Parmi les structures de services à la personne qu’elle fédère, la Fédération du service aux particuliers (FESP), reconnue par l’Etat comme première Fédération représentative des entreprises de services à la personne (SAP) comprend des structures qui accueillent des enfants en établissement (crèches, micro-crèches) ou qui assurent un service de garde à domicile des enfants.

La FESP demande une aide complémentaire pour les Etablissements d’accueil de jeunes enfants (EAJE) privés

La FESP demande que des aides complémentaires puissent être apportées aux établissements d’accueil de jeunes enfants (EAJE privés) afin de garantir leur survie en cette période d’incertitude.

Après avoir fait part de cette mise en péril auprès des services de la CNAF, la FESP a pris note du versement d’une aide forfaitaire de 17 euros versée par ladite caisse à destination des établissements d’accueil du jeune enfant (EAJE) privés, par place non pourvue et par jour. Pour autant nous demeurons en attente des raisons qui justifient qu’une aide similaire de 27 euros par place non pourvue à destination des EAJE publics.

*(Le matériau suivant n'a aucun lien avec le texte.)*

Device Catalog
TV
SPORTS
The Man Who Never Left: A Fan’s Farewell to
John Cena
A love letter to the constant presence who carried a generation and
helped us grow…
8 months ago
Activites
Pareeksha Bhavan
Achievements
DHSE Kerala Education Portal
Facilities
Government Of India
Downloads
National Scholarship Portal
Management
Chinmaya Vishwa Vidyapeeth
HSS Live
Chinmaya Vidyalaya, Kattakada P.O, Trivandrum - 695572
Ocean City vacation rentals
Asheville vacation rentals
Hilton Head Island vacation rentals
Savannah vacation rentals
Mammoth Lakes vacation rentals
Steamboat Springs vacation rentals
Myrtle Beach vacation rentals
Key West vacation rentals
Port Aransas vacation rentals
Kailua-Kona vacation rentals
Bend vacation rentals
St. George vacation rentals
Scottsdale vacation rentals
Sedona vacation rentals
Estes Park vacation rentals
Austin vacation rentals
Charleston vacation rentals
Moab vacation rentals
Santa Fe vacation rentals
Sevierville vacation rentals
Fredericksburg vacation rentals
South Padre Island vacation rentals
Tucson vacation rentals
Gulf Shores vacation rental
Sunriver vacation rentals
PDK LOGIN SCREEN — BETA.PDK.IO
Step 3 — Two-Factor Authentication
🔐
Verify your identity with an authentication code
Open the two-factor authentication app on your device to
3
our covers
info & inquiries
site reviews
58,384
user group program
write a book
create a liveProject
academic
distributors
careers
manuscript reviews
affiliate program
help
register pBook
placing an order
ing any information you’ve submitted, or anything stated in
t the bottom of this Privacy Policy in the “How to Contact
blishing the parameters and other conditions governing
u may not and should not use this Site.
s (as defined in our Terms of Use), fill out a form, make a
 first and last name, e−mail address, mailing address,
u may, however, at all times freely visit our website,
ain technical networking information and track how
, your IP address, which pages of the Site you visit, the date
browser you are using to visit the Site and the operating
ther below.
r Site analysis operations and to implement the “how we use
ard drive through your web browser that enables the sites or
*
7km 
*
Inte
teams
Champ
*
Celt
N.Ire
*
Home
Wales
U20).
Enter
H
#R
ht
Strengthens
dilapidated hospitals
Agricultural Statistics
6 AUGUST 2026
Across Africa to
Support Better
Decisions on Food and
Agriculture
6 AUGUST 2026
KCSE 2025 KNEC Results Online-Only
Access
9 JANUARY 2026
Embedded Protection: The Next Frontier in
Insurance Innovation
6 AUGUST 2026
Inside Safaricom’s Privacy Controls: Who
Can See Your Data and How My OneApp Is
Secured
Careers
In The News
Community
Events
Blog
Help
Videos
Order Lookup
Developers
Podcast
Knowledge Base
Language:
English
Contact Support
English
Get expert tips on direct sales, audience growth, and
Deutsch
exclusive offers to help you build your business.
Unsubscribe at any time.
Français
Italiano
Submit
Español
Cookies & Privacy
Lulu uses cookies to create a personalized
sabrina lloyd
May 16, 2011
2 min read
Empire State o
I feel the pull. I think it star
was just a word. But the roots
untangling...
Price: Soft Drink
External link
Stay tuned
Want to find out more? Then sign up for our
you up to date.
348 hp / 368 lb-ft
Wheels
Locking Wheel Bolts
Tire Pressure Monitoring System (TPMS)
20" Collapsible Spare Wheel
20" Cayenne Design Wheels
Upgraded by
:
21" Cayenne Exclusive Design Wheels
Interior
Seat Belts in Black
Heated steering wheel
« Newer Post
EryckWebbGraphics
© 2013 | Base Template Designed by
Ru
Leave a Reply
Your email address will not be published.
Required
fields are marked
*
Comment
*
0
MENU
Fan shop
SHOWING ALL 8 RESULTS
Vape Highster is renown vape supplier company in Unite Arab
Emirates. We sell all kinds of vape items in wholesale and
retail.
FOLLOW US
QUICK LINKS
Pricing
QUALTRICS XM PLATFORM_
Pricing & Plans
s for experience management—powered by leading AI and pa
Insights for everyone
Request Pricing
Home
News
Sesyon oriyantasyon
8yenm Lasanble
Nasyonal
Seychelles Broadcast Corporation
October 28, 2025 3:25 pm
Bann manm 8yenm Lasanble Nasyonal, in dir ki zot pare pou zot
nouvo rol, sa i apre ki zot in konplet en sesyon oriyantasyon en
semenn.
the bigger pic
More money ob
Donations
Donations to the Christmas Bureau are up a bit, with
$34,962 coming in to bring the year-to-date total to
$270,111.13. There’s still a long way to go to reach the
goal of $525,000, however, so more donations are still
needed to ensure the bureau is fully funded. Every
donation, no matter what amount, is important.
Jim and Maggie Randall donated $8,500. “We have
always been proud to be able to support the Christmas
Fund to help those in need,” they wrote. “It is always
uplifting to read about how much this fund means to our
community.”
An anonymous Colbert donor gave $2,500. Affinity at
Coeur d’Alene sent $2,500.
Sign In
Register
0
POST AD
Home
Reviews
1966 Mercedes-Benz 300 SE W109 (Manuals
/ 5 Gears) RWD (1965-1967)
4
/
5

Aucune explication objective et financièrement crédible n’a été apportée par la Caisse sur cette différence de traitement entre les structures juridiques des EAJE, alors qu’il n’est pas contestable que les charges des structures privées sont plus lourdes que celles des structures publiques et que l’accès au dispositif de l’activité partielle ne permettra pas de les couvrir dans leur totalité.

La FESP est toujours en attente de mesures pour les structures de garde d’enfants à domicile

Nous constatons qu’aucune mesure n’a été engagée ou même envisagée pour les structures de garde à domicile qui ont été contraintes à 95 % de cesser leur activité. Malgré les nombreuses demandes de la FESP, la CNAF n’a pas voulu engager des réflexions à ce sujet. Or, l’absence d’accompagnement financier de ces structures est susceptible d’entrainer la disparition de nombre d’entre elles et impacterait fortement ce mode de garde qui devrait être un mode de garde très fortement sollicité et ainsi incontournable par les familles à l’échéance du 11 mai.

Ne pas vouloir entamer une réflexion sur l’accompagnement de ce mode d’accueil pourrait être perçu clairement comme une erreur d’appréciation politique préjudiciable aux succès d’un déconfinement. La base de la demande de réflexion serait qu’une aide de 3 euros par heures chômées et par salariés puisse être apportée aux structures, afin que celles-ci puissent couvrir le cout de leurs charges ainsi que le paiement des indemnités compensatrices des salariés placés en chômage partiel.